While addressing AIDS and end-of-life ethics,
Informed Consent
also touches on evangelism, which Prof. Glahn said involves moving unbelievers closer to faith just as much as it does seeing them fully surrender to Christ, an idea which she credits to former student and best-selling author, Greg Smith (aka David Gregory, Dinner with a Perfect Stranger, M.A./CE, 2001).
“Sandi’s supervision, mentoring, and editing assistance while I wrote Dinner with a Perfect Stranger was invaluable,” Greg said. “I can honestly say that apart from Sandi, I might not be a professional writer because I didn’t consider that as a path before Sandi’s influence. Now I’m amazed at the doors God has opened to impact countless lives. I am forever indebted to her.”
Prof. Glahn, in this way, shows her ability to teach as well as be teachable. When writing Informed Consent, she was also taking a Ph.D. class in novel writing “with a bunch of sharp people, only two of whom I sensed were Christ-followers. They all read my work and wanted to help me succeed,” she said. “Some gave me great feedback in how to communicate Dr. Cramer’s character arc in a way that would make them want to think more about Christianity—to enter into and agree with his point of view. So I listened.”
Prof. Glahn, who earned a Th.M. at Dallas Seminary and is currently pursuing a Ph.D. degree from the University of Texas at Dallas in Aesthetic Studies, credits her seminary education for adding richness to her writing. “My theological training, which included a great education in Hebrew narrative stories, actually intersects quite well with the issues I explore,” she said. “In
Informed Consent
I wanted to explore the importance of patient autonomy. It’s one thing for my child to need a heart transplant. It’s quite another to demand that I allow the harvest of my own child’s heart for someone else’s child if my child is—God forbid—killed in an accident. At that point, choice becomes really important in the mix. Now, I’m pro-life, but I don’t get there the way a lot of people do. It comes back to how we argue our positions. I wonder at the wisdom of saying life is a higher value than choice. God allowed sin to enter the human race and life to result in death, presumably because choice was so important,” she said. “Story is a great vehicle for exploring complex issues that have no easy answers. So in that sense storytelling and theology are the perfect combination.”
Dr. Reg Grant, professor of Pastoral Ministries and director of the Media Arts program at Dallas Seminary, mentored Prof. Glahn in the art of combining faith with the arts. His student, though, he said, went on to teach him: “Sandra Glahn has taught me a lot. Like courage. Like faith. Like tenacity. She’s been more than a colleague over the years. She has been an inspiration. She manages to blend her dedication to the disciplines of the writer’s life with her devotion to her family,” he said. “There’s no bluff in Sandi. No tricks. No nonsense. Just a straightforward style that cuts across your heart like a shard of Texas lightning. She injects her books with the essence of her own personality: a peppery concoction of humor, grit, love, and wit. I am honored to be her student. I’m proud to call her friend.”

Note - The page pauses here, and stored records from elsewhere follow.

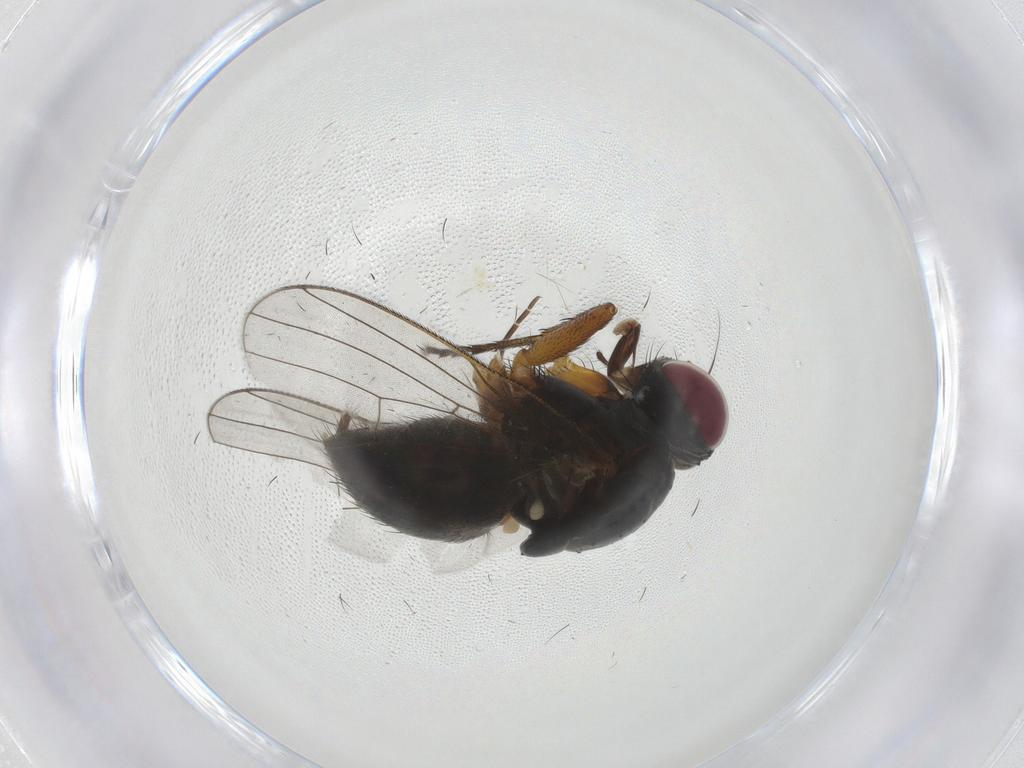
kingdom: Animalia
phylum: Arthropoda
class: Insecta
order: Diptera
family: Muscidae
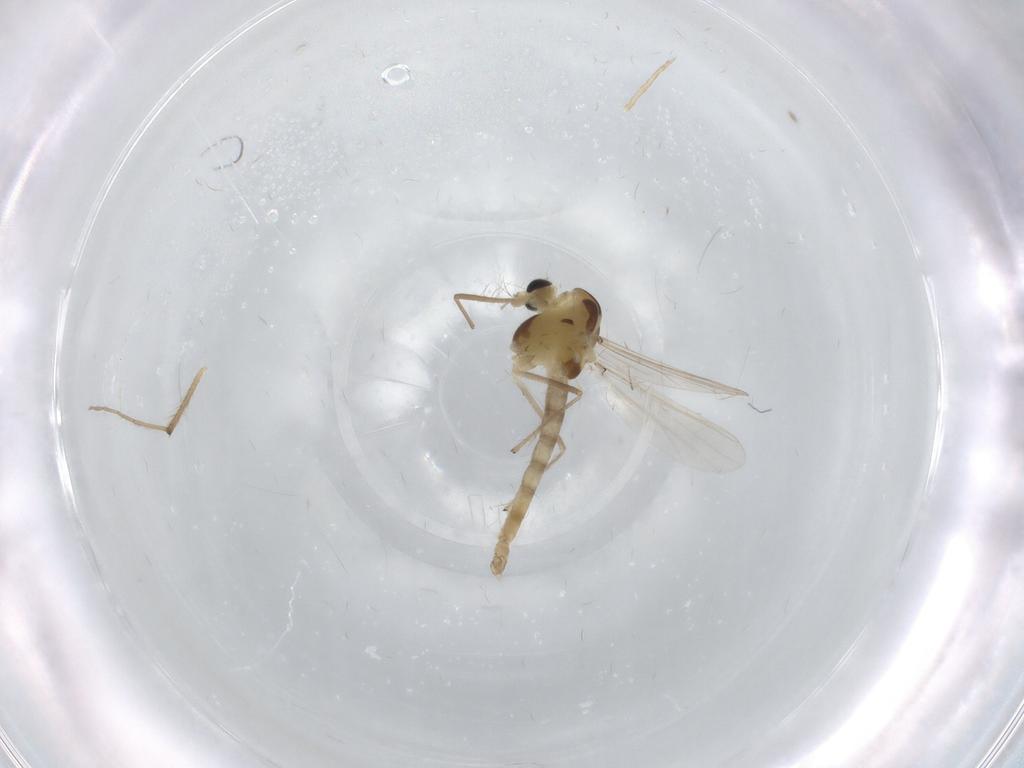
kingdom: Animalia
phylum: Arthropoda
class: Insecta
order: Diptera
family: Chironomidae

Prof. Glahn teaches Christian Journalism, The Role of Women in Ministry, and Expository Teaching for Women, and supervises independent studies in writing at Dallas Seminary and serves as editor-in-chief of the Seminary’s quarterly magazine,
Kindred Spirit
. She is also the author of the Coffee Cup Bible Study series and the coauthor of seven books, which include three medical thrillers with Dr. Bill Cutrer (M.A.[BS], 1993).